A veces veo esta llanura manchega y me imagino que es el territorio de un planeta lejano en el que todavía no se ha desarrollado la vida humana. Todo lo que existe se ha creado por sí mismo y hasta las viñas han aprendido a alinearse en la tierra áspera para que las uvas acepten mejor al sol y puedan iniciar de manera más ordenada su tránsito de azúcar a néctar divino.
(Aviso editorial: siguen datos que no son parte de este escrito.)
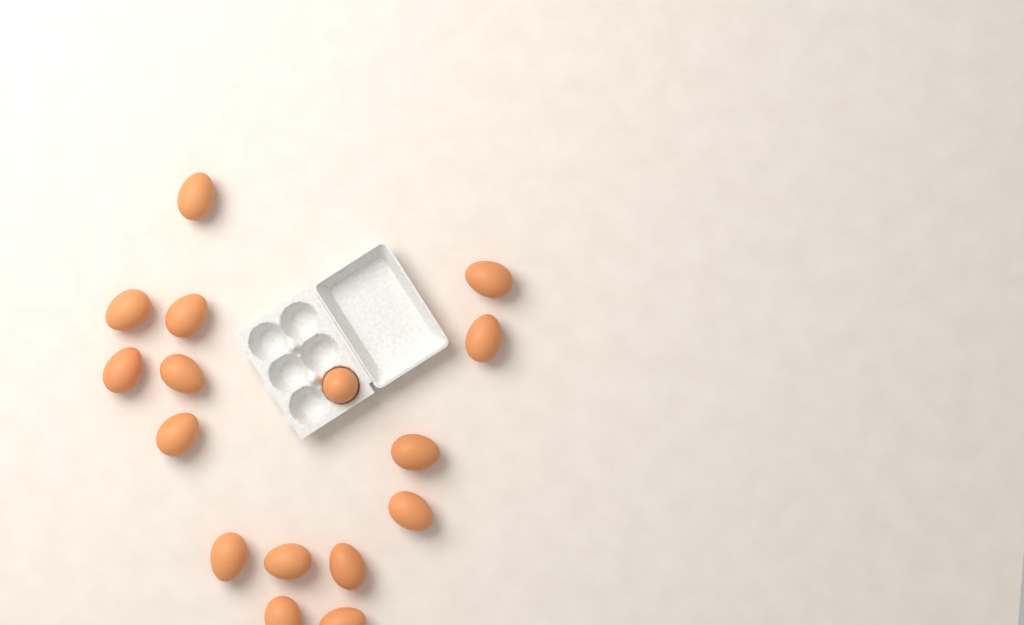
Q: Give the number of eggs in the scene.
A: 16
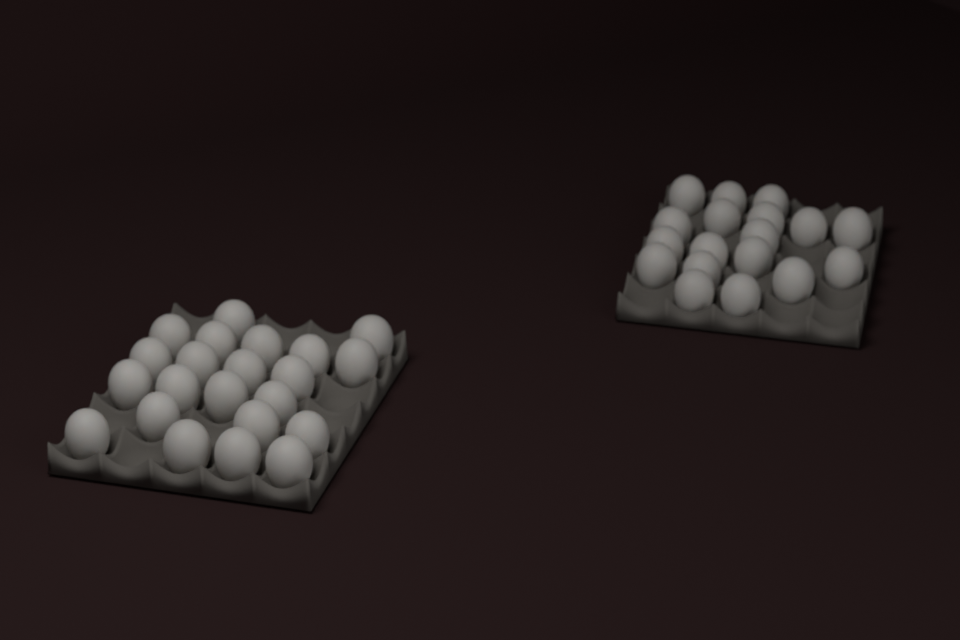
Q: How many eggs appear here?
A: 40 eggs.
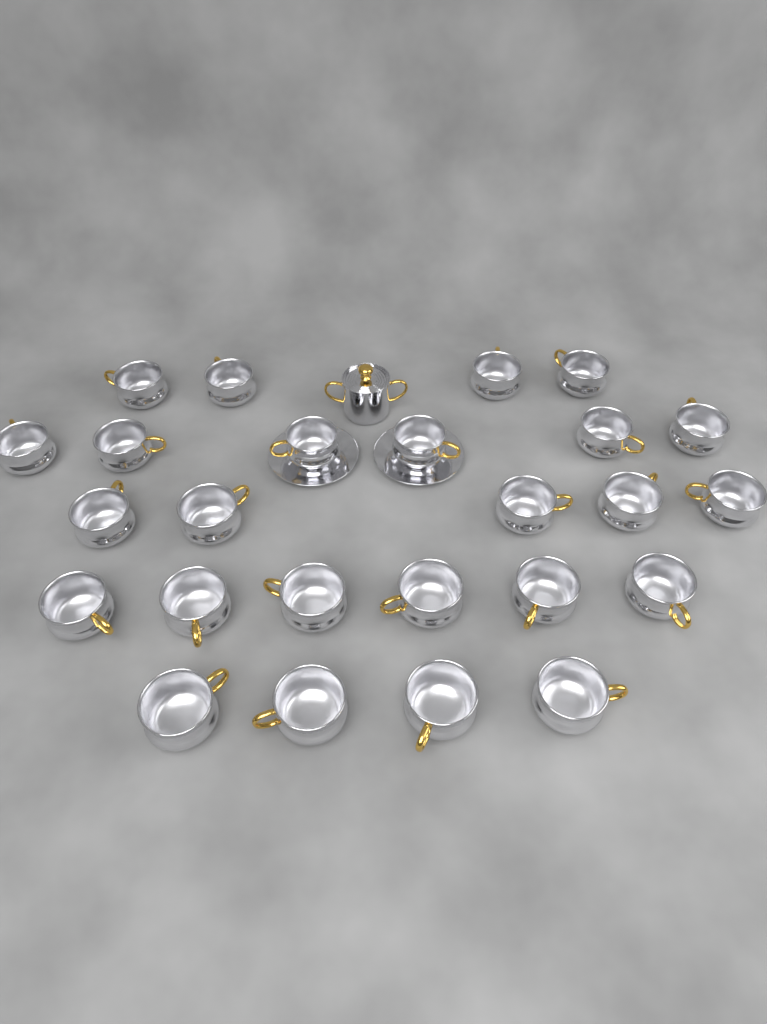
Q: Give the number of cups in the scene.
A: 25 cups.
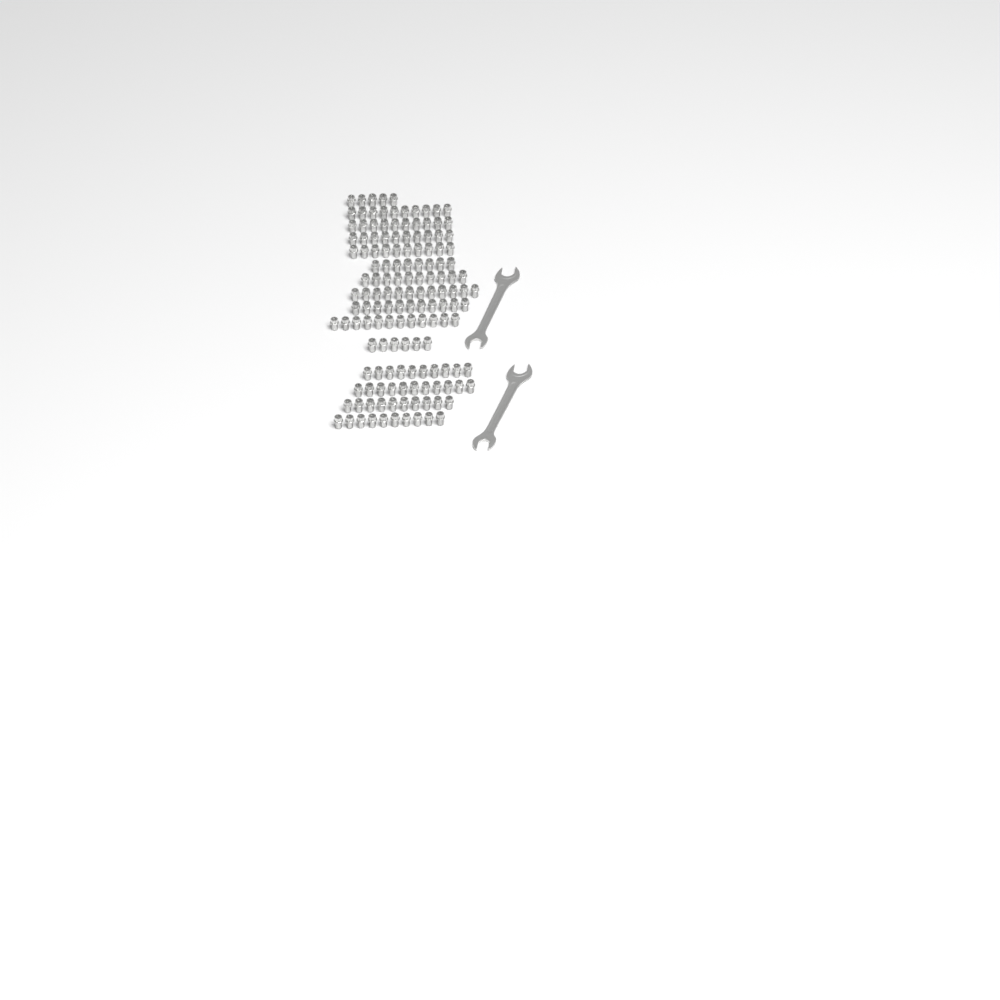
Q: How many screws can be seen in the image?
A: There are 145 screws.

-Cuando se escribe –vibra Dionisio Cañas con su disertación poética- sin la red de esa mismidad tranquilizadora en todos los amaneceres ponemos en juego nuestra vida, todos los días nos cruzamos con la muerte por la calle como si fuera una señora saliendo del supermercado, todos los crepúsculos pueden ser para nosotros "el último crepúsculo". Sin red de seguridad debajo de nosotros se vive mucho peor, eso está claro, pero si todos intentáramos que cada poema, cada experiencia poética fuera la travesía de un funambulista por encima de un cable desde una torre gemela a otra, en Nueva York, como lo hizo Philippe Petit en 1974 (y sobre cuya aventura se haría después la película-documental "Man on Wire"), sin red de protección, con el abismo de la vida y la Muerte debajo de sus pies. Si todas nuestras experiencias poéticas fueran esa travesía sobre el abismo, quizás llegaríamos a cierta honestidad respecto a nosotros mismos, y respecto a la poesía. Ah, y vamos a dejarnos de tonterías: en poesía uno siempre termina follando con uno mismo, y no hay nada que nos complazca más que nuestra propia mano...escribiendo.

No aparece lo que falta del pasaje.